Written by 14:14 Arte y Educación, English

Resilient and helthy educactional environment

The Center for Sustainable Urban Development’s (CEDEUS) project seeks to improve regulations for learning spaces through different tools and actions.

The Center for Sustainable Urban Development’s (CEDEUS) project seeks to improve regulations for learning spaces through different tools and actions.

By: Paulina Véjar Valdés, Journalist – Center for Sustainable Urban Development (CEDEUS) / paulivejar@udec.cl 
Images: Courtesy of CEDEUS

Leer en español

After heavy rain and strong winds affected schools in the region and nationwide, the problems of infrastructure, humidity, and cold in educational establishments became even more prevalent, which has concerned members of the school communities.

The Center for Sustainable Urban Development (CEDEUS) has been working on this problem for some time through the “Resilient and Healthy Educational Environments” (AERS, in Spanish) project. This project addresses environmental challenges that affect schools’ quality and academic performance, focusing on factors such as temperature, humidity, air quality, and ventilation. 

To progress with this project, a pilot was implemented at the end of August to measure air quality at the Republic of Peru School. The pilot includes different instruments installed in several parts of the school.

“We installed environmental quality measurement equipment to measure particulate matter, CO2, VOCs, and relative humidity. We also placed different sensors in three rooms, which record the different environmental variables,” said researcher María Isabel Rivera.

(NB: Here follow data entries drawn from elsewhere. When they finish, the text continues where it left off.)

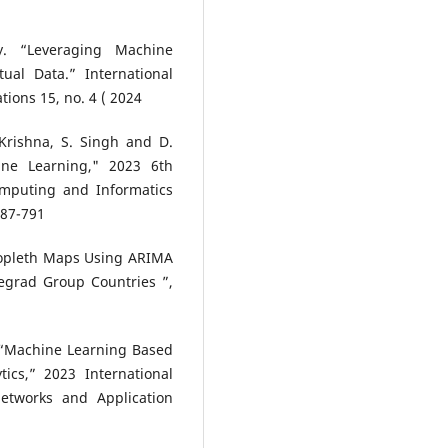
y. “Leveraging Machine
ual Data.” International
ions 15, no. 4 ( 2024
 Krishna, S. Singh and D.
ine Learning," 2023 6th
mputing and Informatics
787-791
oropleth Maps Using ARIMA
segrad Group Countries ”,
, “Machine Learning Based
ics,” 2023 International
etworks and Application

The sensors collected data both inside and outside the school for a month, which will be reviewed by the center’s researchers and professionals. “Once the statistical data are ready, we will more comprehensively analyze the classroom behavior from the environmental point of view, then the data that could be compared with international standards will be contrasted to see if it falls outside or within domestic and international standards.” 

For the school community, this fundamental initiative will provide objective data on conditions that teachers, students, and parents/guardians already perceived: “The importance of this pilot project has to do with measuring particulate matter that we can, sometimes subjectively, appreciate in our institution. The difference is that now we will see it more objectively with the installation of this equipment in three rooms of our school,” said Elizabeth Oporto, Principal of the Republic of Peru School.

Healthy educational environments

Measuring the environmental quality of schools is only one of the stages of AERS, which is being developed in three main phases: the first consists of creating a database by reviewing national and international literature, along with a comparative analysis of legislation on school infrastructure and air quality. In the second, environmental variables and participatory methodologies are defined, and in the third, environmental conditions in educational establishments are evaluated, measures are implemented, and community action plans are prepared to be applied in a pilot establishment.

With CEDEUS’ work, led by the researchers María Isabel Rivera, Academic from the University of Concepción’s Faculty of Architecture, Urbanism and Geography, and Maureen Trebilcock, Architect of the University of Bio-Bio, the aim is to evaluate the environmental conditions of schools and propose new standards to progress toward the generation of educational environments oriented to the health and well-being of academic communities, in addition to helping these spaces contribute to climate resilience and natural events.